The next important attacks against the West will not be by loosely-networked terrorist cells plotting how to explode a suicide bomber at busy intersections in American and European cities but by highly-organized, closely networked organizations determined to explode something like a nuclear device to take out whole cities. The Islamic civilization at present possesses the know-how and funds to produce such weapons of mass destruction. But non-state actors may not yet have the ability to deliver such destructive forces on a large scale. Taking out one city will not be enough to destroy America, so permanently crippling America means taking out not one but many cities. A successful war prosecuted against America and the West, at this point, will necessarily have to directly involve a state actor from Islamic civilization.
As far as the Hindu civilization is concerned, it is mainly situated on the sidelines of this civilizational conflict. But culturally, since Hindu civilization today is itself an unstable composite of Vedantic and Western civilizational values, and since it is in direct conflict with Islam, the Hindu civilization is nevertheless a large stakeholder in the outcome of the clash between the West and Islam. A Western victory would be to the advantage of Hindu civilization, and thus Hindu policy-makers should consider measures to augment Western efforts in this global conflict.
An important advantage members of the Hindu civilization enjoy in this inter-civilizational conflict that the West does not is the closeness Hindus and Muslims have with each other in terms of language and culture, what to speak of geographic proximity. This means that elements of Hindu society have the opportunity to engage elements of Islamic society in an exchange of ideas. Hindus can produce literature and influence Islamic society in a way that the West can never hope to match. However, the greatest obstacle to using this advantage is the Hindu attitude against religious conversion. This attitude instead acts as a wall that culturally keeps exchanges between Hindus and Muslims to minimal levels.

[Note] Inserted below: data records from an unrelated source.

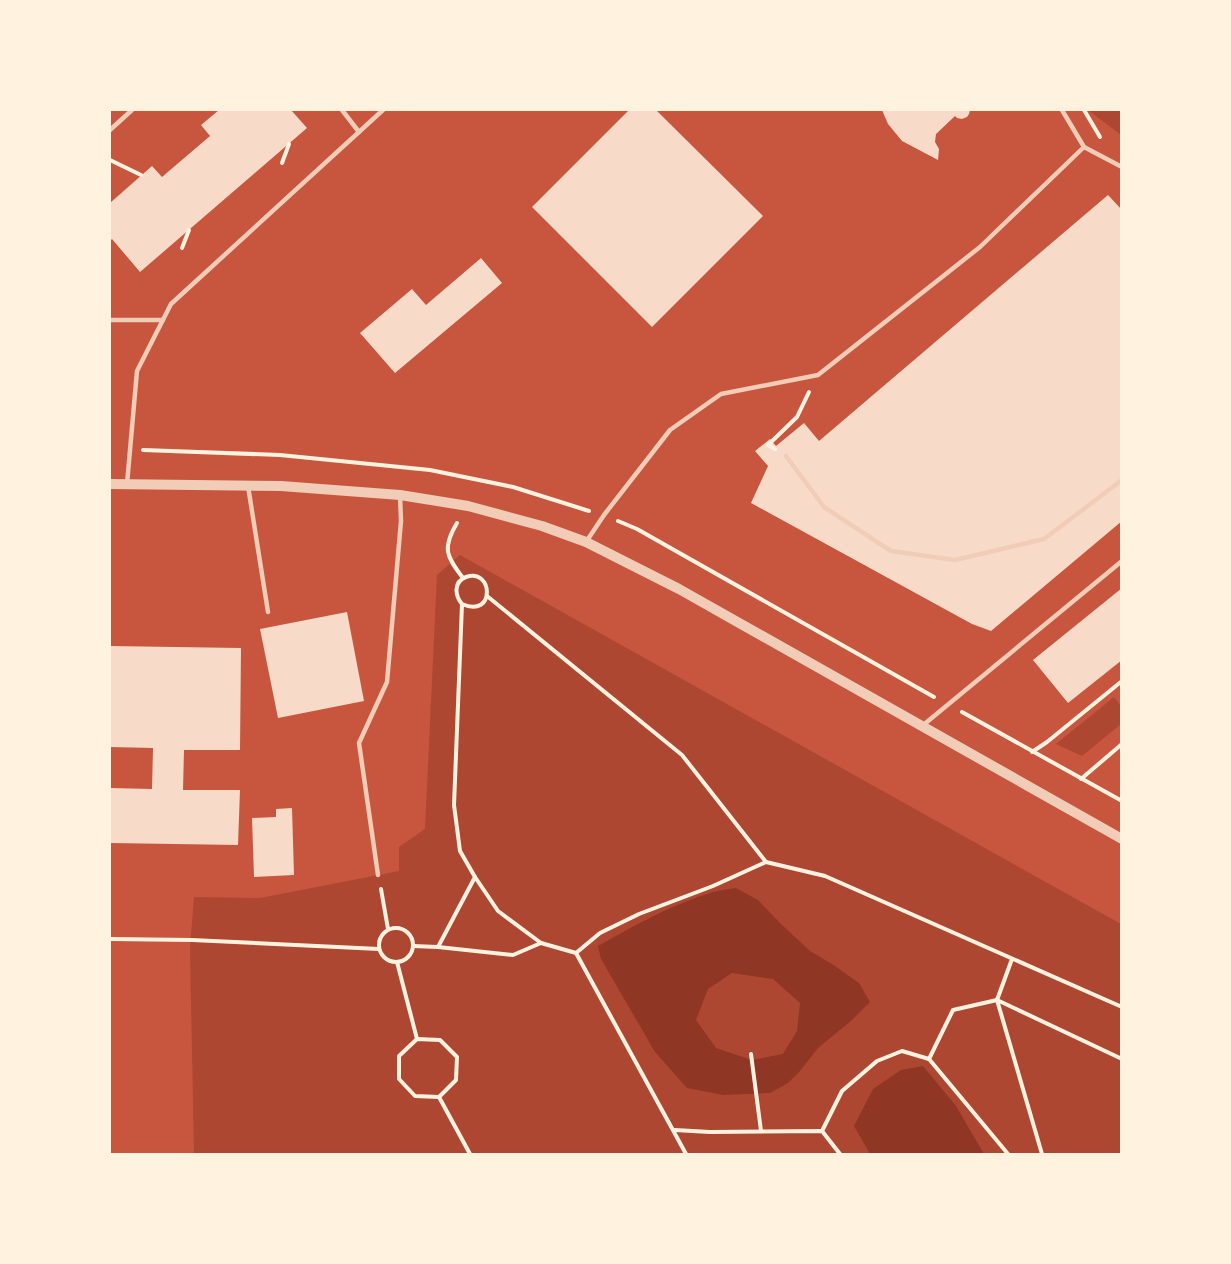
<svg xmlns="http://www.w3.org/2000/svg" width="1231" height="1264" viewBox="0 0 1231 1264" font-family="'Work Sans',sans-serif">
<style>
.green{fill:#ae4732}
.water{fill:#8f3625;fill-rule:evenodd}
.building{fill:#f7dbc8}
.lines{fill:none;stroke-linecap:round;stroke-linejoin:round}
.path{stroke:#fff3e0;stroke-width:4}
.service{stroke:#f1ccb7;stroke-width:4.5}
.tertiary{stroke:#f1ccb7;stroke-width:10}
</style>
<rect width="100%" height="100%" fill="#c8553d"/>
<g class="green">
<path d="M1088,110H1121V135Z"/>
<path d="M460,555L1121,924V1154H194L190,948L194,897L260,898L399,871V847L425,829L437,575Z"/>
<path d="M1114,697L1121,706V724L1082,756L1056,744Z"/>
</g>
<g class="water">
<path d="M736,888L758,900L781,924L810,951L832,964L859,983L870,1002L851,1021L818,1048L800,1071L788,1083L770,1093L723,1095L687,1088L655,1052L601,959L598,946C634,926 672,904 713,892C720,890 729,889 736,888ZM732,973L773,979L800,1003L797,1031L783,1054L752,1060L716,1048L696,1020L708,989Z"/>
<path d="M923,1066L956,1106L984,1154H870L854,1126L873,1089L901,1070Z"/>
</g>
<g class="building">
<path d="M219,110H291L307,128L140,272L112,239L110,241V203L152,166L162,177L210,136L201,125Z"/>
<path d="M629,110H656L763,216L652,327L532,207Z"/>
<path d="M882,110H970L969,114L967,117L962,119L957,118L955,116L936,134L935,142L939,149L938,160L902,141L888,124Z"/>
<path d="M1108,195L1122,210V521L991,631L972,624L751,503L768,466L755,451L770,439L776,446L804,423L819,441Z"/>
<path d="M481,258L502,283L395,373L360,333L412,289L426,305Z"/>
<path d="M1122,588V660L1068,703L1033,660Z"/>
<path d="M347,612L364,701L278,718L260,629Z"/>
<path d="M110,646L241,648L240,750H184L183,790H240L238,845L110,843V788L152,789L153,748L110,747Z"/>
<path d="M292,808L294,875L254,877L252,818L276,817V809Z"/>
</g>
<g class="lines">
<g class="path">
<path d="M1084,110L1100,137"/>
<path d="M110,160L141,175"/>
<path d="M282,163L289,144"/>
<path d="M182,248L189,230"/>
<path d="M775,449L768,445L797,417L809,392"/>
<path d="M143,450L280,455L430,470L513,487L589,511"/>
<path d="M618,521L637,529L934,697"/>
<path d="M457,523C442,548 446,556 463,578"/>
<path d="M487,596L682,755L766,862"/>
<path d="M462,604C496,619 493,567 466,577C453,582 455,596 462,604L454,805L460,851L475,877L498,911L541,943L576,953L686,1154"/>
<path d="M962,712L1122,801"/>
<path d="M1032,752L1047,742L1122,681"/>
<path d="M1081,779L1122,744"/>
<path d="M381,889L388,929"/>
<circle cx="396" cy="945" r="17"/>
<path d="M110,939L192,940L379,949"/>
<path d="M413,946L438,947L513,955L541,943"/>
<path d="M438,947L475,877"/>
<path d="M576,953L600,933L639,914L713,886L766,862L825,876L1122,1007"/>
<path d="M1012,959L997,1000L1042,1154"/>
<path d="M397,962L417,1039"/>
<path d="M417,1039L440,1040L457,1057L456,1080L439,1097L415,1096L399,1079V1056Z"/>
<path d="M751,1054L761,1131"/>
<path d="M929,1059L953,1010L997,1000L1122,1059"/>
<path d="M439,1097L470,1154"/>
<path d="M675,1130L710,1132L822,1131L840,1154"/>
<path d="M822,1131L842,1091L877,1061L902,1051L929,1059L1008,1154"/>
</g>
<g class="service">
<path d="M342,110L359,132"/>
<path d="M1062,110L1084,147L1122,167"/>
<path d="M110,130L132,110"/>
<path d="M110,320H163"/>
<path d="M786,456L824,507L891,551L955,560L1044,539L1122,480"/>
<path d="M127,484L137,371L171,304L383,110"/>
<path d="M248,486L268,612"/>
<path d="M586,542L604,515L670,430L721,394L818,375L980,247L1084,147"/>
<path d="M922,726L1122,561"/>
<path d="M378,875L359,743L387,682L401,521L400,495"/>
</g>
<path class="tertiary" d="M110,484L281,486L400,495L468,506L542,526L586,542L679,589L1122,839"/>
</g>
<rect width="1231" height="1264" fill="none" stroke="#fff3e0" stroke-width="222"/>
</svg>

This attitude Hindus have against promoting their own religion has not always existed. Indeed, Hindus formerly and actively promoted their religion and, with it, their civilization. Historically, Hindu civilization at some point was five-times larger than it was today, spreading from Afghanistan to the far-eastern countries. That was not simply the accomplishment of military conquest combined with a steady influx of fecund settlers to conquered areas. The extent, or "market-share," of Hindu civilization was much greater on account of the Hindu civilization's former willingness to spread and promote its own civilizational and religious ideals. The Hindu civilization spread because it excelled in the conquest of hearts.
The present intercivilizational conflict needs such spiritual direction, and the Hindu civilization is best positioned in terms of its historic values, cultural history, and physical proximity to influence the hearts of a major civilizational combattant. It remains to be seen whether the Hindu civilization can once again recover both the genius and gumption to promote values that had at one time resulted in the peaceful spread of such a grand civilization.